__PROBLEM TO WORK ON__
Identify, in the records below, every line where the string "trail" appears, and copy each such line.

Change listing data
'''

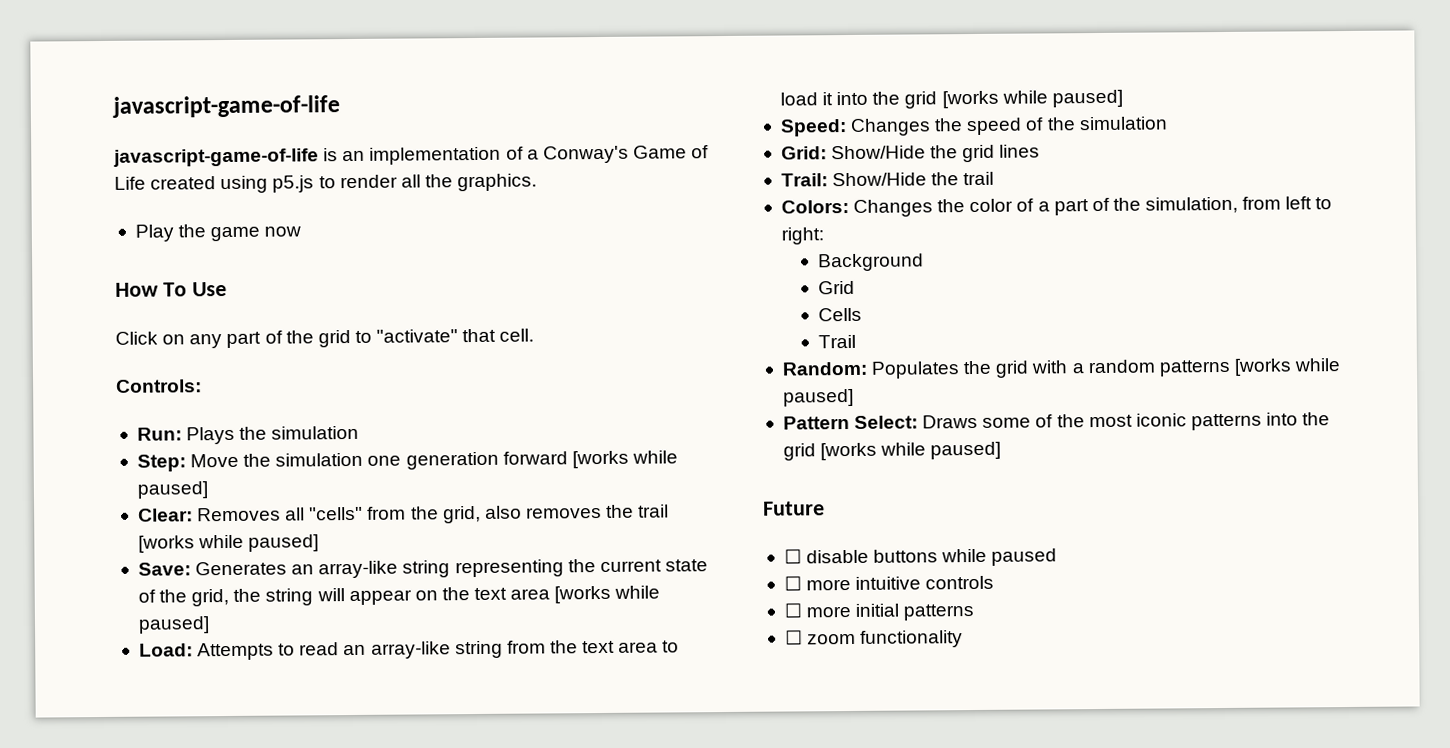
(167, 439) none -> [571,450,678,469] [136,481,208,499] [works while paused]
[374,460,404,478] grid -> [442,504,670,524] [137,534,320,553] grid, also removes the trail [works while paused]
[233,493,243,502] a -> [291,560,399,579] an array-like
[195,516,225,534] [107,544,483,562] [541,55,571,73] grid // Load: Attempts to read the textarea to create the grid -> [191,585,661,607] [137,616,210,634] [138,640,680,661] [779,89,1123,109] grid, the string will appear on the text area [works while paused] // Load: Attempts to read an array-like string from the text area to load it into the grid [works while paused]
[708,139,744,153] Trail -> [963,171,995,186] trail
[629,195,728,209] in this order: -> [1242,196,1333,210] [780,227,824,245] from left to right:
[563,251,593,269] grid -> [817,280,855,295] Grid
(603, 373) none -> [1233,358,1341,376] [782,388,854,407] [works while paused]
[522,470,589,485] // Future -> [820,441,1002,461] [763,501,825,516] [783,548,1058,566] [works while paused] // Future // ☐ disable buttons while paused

'''

__TASK OUTPUT__
[374,460,404,478] grid -> [442,504,670,524] [137,534,320,553] grid, also removes the trail [works while paused]
[708,139,744,153] Trail -> [963,171,995,186] trail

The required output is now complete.